### Records to use
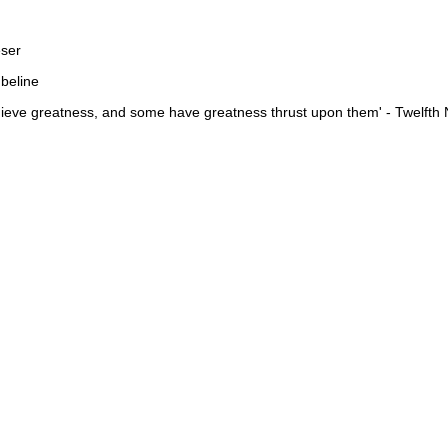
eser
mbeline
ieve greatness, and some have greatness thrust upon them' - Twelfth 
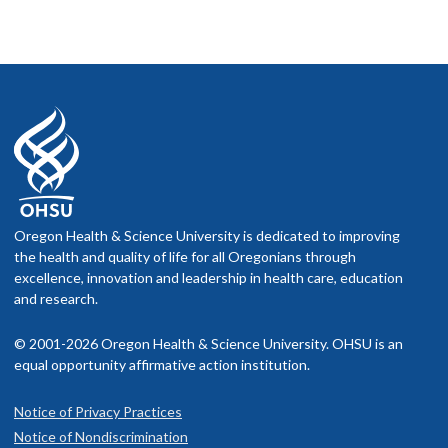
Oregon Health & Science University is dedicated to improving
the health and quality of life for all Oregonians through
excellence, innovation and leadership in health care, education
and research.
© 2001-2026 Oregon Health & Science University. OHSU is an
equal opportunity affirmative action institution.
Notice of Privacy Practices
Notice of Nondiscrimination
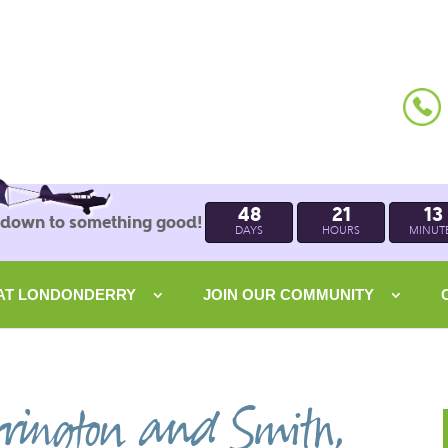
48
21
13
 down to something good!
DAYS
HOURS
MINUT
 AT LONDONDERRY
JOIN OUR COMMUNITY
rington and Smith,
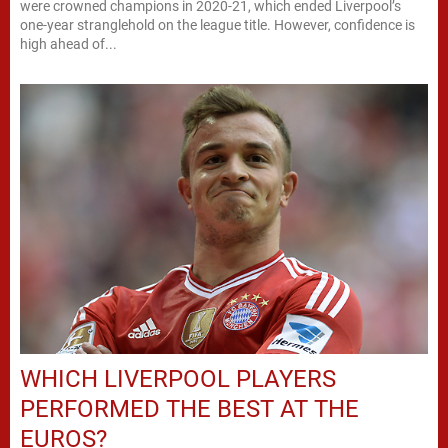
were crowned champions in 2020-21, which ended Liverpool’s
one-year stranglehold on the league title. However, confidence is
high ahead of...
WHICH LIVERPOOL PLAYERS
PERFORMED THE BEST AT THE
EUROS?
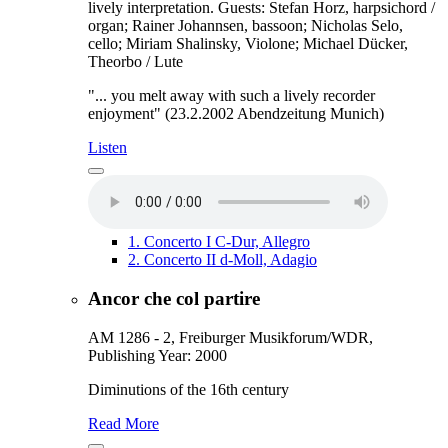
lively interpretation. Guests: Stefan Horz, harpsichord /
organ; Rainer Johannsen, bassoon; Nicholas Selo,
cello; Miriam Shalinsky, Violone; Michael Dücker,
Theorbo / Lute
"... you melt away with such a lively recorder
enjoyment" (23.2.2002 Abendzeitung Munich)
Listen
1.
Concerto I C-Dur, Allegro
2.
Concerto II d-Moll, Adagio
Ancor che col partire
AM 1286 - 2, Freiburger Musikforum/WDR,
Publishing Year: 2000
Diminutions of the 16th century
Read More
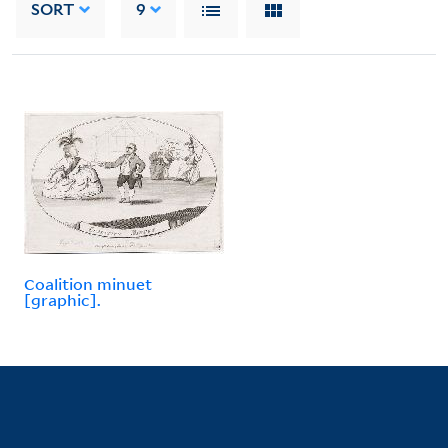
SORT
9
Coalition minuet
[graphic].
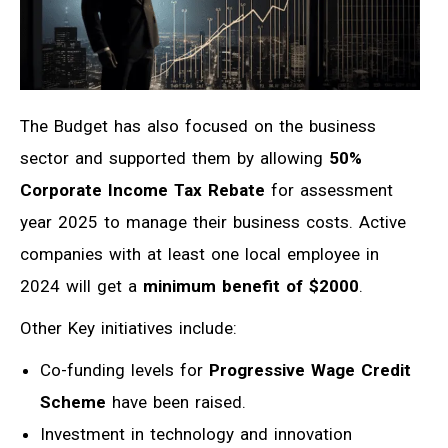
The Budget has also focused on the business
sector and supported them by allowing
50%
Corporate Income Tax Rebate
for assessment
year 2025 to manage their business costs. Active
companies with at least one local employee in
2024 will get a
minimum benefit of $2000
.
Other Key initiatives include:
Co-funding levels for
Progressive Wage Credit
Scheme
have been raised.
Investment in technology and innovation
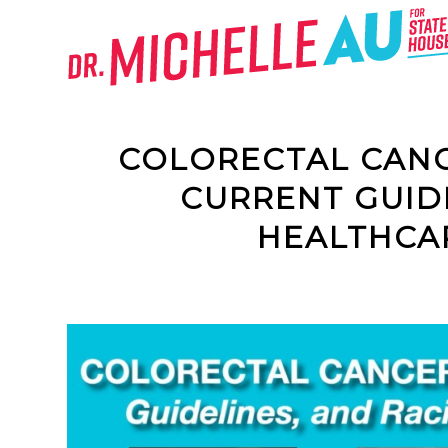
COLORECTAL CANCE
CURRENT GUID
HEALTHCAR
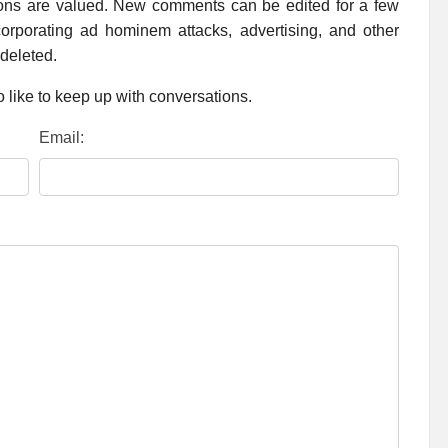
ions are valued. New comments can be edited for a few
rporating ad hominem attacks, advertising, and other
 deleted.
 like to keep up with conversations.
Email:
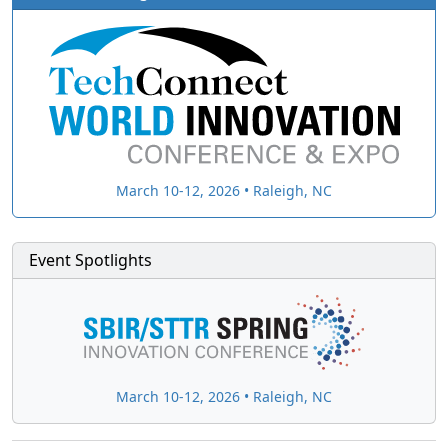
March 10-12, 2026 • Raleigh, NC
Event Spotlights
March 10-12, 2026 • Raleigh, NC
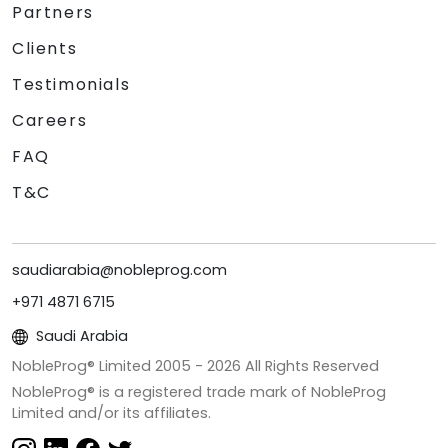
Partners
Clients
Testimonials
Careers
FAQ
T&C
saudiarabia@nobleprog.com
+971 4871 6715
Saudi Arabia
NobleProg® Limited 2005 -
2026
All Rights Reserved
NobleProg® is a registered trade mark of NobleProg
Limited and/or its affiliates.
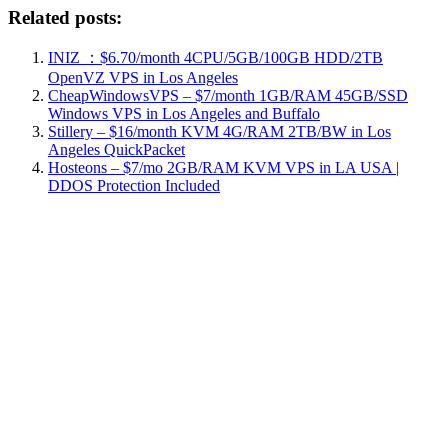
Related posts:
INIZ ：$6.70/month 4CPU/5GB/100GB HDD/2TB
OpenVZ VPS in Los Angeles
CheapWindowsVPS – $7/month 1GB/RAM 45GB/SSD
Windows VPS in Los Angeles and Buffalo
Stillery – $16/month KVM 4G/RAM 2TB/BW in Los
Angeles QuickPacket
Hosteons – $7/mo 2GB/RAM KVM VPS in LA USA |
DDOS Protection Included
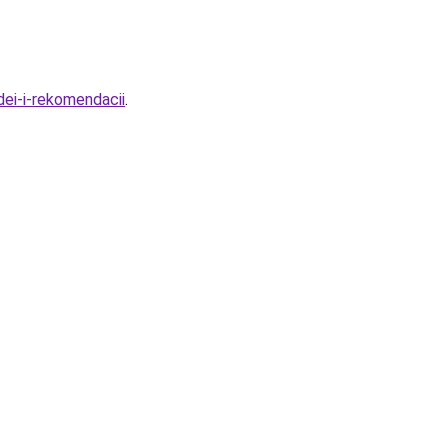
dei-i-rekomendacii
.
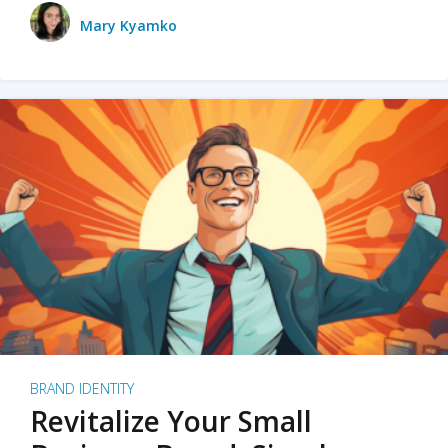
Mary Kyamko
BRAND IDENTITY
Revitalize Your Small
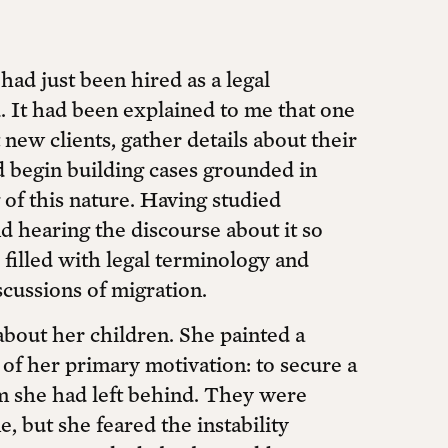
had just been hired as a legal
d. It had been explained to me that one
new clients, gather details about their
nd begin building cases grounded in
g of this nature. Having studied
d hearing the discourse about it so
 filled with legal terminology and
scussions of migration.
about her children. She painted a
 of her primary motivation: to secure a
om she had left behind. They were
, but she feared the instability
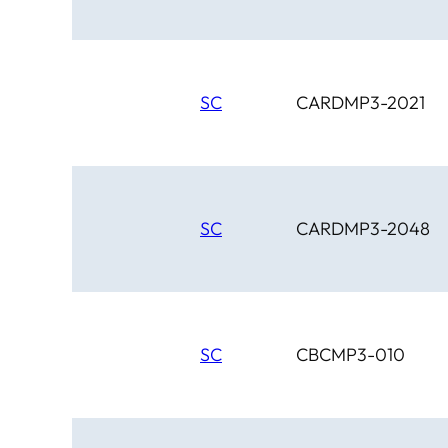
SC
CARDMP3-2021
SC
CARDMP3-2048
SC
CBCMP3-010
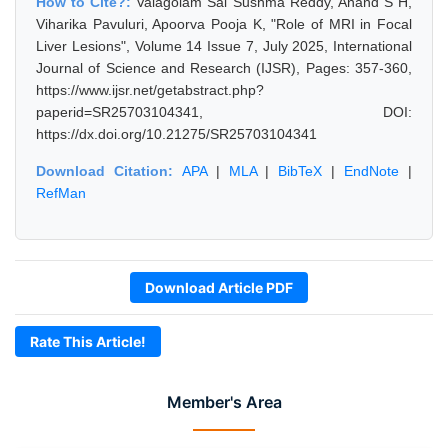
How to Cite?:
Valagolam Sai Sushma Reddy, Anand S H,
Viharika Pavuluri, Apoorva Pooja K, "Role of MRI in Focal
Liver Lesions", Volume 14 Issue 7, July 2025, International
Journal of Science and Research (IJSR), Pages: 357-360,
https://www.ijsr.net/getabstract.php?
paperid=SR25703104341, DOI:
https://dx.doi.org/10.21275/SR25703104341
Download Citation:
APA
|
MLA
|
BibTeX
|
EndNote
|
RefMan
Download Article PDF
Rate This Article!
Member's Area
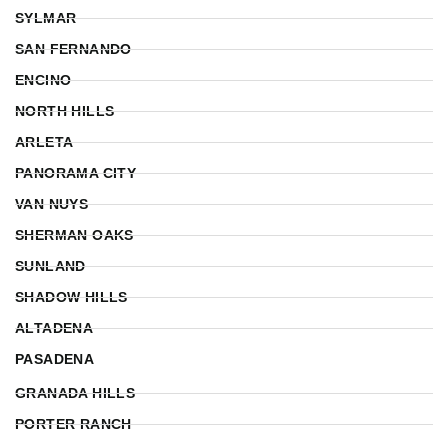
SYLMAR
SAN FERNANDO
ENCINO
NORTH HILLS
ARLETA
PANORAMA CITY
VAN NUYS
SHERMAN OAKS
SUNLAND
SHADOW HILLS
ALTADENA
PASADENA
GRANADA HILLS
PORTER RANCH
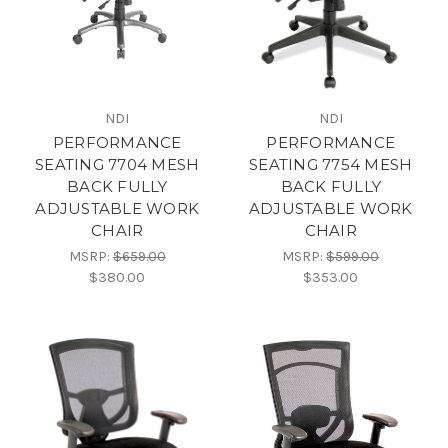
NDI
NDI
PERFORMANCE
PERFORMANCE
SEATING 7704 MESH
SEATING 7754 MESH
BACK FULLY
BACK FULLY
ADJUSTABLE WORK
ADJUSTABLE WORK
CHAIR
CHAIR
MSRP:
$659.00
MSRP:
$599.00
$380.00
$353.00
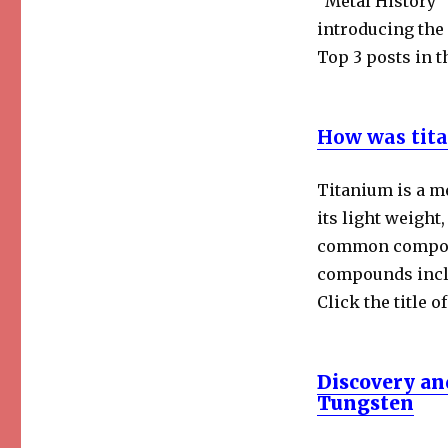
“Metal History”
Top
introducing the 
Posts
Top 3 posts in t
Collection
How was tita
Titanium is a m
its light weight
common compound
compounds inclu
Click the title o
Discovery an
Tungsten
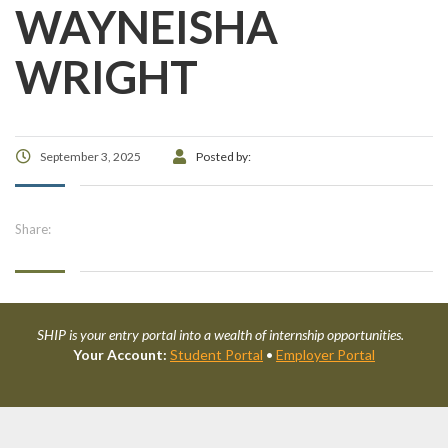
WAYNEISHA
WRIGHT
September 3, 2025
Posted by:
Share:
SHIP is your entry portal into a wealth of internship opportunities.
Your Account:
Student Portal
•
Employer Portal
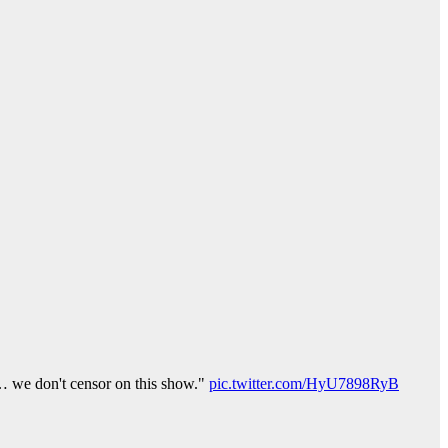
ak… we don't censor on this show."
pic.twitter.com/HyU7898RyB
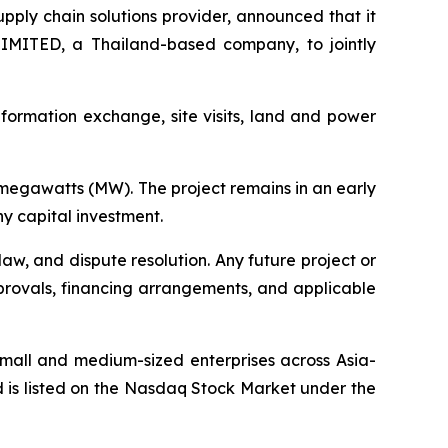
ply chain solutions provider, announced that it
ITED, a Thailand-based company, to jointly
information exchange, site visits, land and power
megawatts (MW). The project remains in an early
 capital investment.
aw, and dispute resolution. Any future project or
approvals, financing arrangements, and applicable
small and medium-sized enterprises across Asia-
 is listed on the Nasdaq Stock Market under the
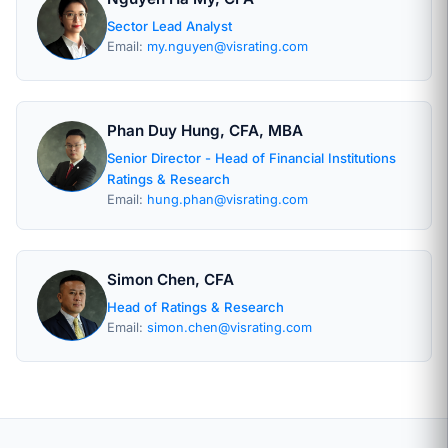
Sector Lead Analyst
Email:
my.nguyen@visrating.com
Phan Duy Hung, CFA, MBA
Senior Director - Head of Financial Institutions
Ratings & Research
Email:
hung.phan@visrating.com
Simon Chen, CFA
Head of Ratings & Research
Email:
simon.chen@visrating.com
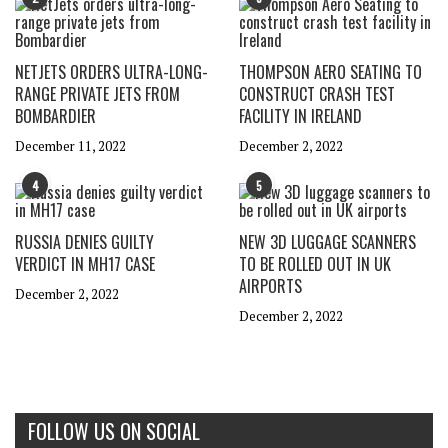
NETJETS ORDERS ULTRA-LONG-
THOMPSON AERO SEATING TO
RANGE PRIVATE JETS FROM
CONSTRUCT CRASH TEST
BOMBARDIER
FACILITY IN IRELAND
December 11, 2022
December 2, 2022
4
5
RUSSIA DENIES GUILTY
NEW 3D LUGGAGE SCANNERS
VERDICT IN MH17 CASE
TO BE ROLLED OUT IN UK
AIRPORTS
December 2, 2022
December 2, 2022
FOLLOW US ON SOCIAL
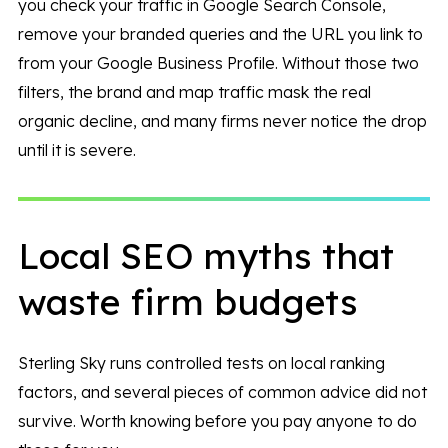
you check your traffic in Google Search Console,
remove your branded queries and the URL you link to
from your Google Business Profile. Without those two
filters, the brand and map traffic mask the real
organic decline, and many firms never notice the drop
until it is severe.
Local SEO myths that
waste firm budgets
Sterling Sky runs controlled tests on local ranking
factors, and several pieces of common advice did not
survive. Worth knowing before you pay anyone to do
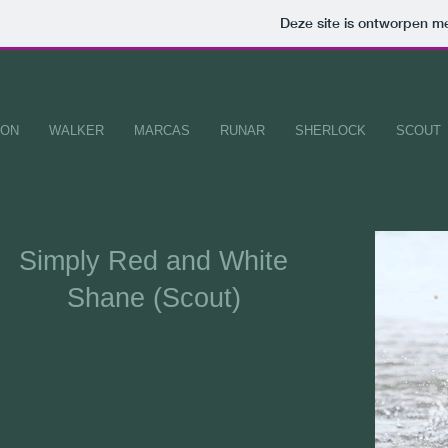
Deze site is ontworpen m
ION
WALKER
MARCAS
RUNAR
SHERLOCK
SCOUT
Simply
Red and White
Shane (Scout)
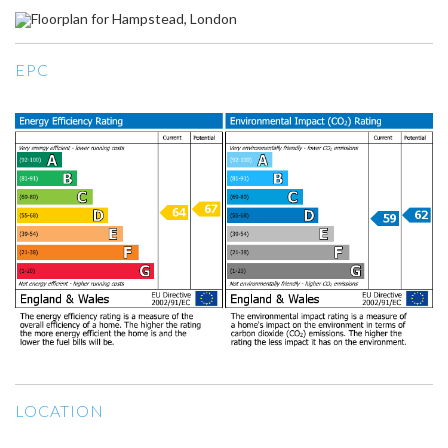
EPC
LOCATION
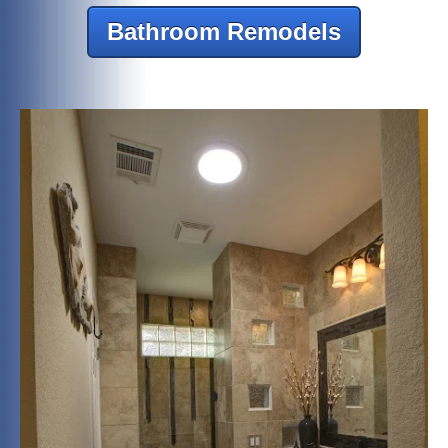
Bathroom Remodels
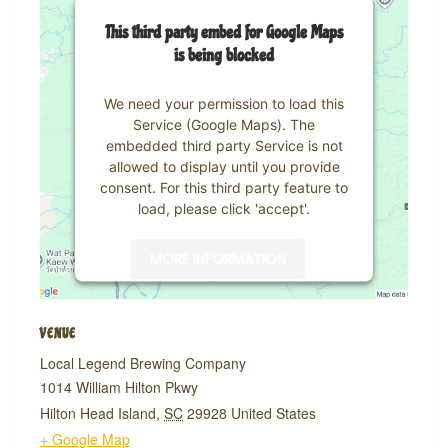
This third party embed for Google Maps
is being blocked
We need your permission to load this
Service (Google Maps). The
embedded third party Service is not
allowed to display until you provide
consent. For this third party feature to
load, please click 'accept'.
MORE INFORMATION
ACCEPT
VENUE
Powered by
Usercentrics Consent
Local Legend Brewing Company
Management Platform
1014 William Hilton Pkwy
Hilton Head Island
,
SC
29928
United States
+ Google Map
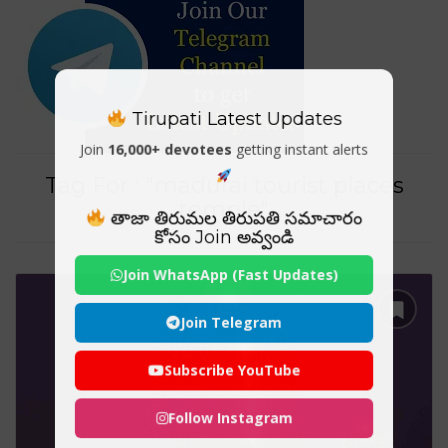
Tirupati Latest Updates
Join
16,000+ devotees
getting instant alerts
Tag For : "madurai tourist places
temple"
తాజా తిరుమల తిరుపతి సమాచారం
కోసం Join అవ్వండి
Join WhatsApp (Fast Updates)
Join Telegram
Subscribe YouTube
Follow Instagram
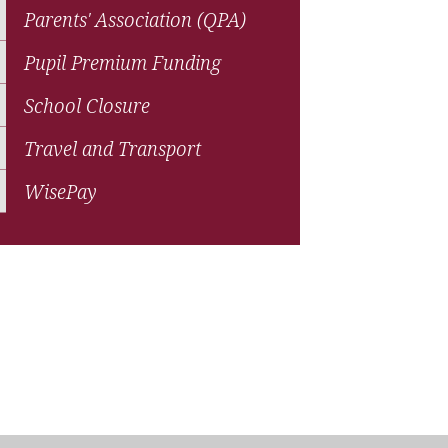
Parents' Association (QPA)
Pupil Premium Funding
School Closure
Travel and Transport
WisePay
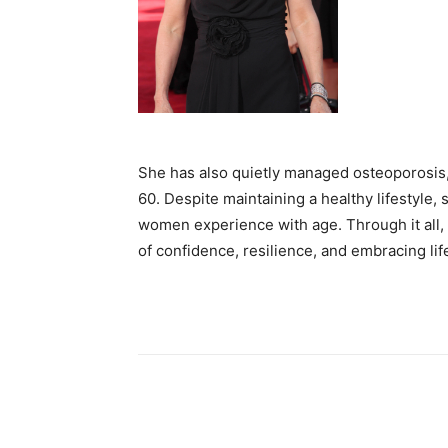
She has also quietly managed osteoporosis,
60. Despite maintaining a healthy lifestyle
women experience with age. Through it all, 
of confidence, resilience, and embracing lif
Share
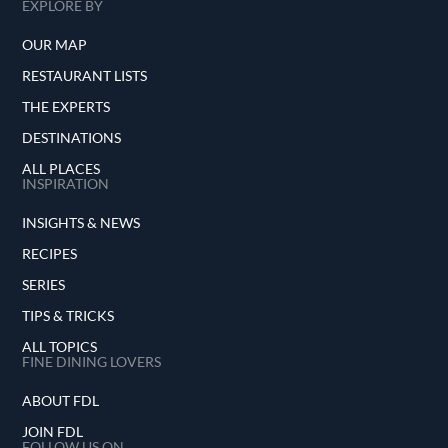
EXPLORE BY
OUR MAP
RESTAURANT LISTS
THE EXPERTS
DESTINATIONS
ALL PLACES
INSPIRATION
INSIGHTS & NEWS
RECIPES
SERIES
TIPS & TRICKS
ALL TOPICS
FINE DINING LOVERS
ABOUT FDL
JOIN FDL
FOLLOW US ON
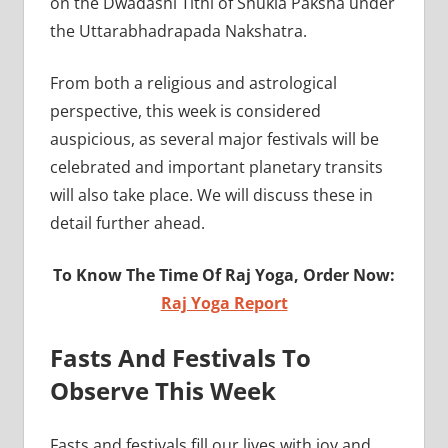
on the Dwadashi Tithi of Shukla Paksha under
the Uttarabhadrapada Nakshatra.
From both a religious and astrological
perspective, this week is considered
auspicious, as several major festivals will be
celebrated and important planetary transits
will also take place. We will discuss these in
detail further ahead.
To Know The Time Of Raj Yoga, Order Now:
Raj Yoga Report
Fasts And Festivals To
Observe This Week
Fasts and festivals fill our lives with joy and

### Work order
Extract every line of the records that contains the word "HILLS".

### Result
NORTH HILLS
SHADOW HILLS
GRANADA HILLS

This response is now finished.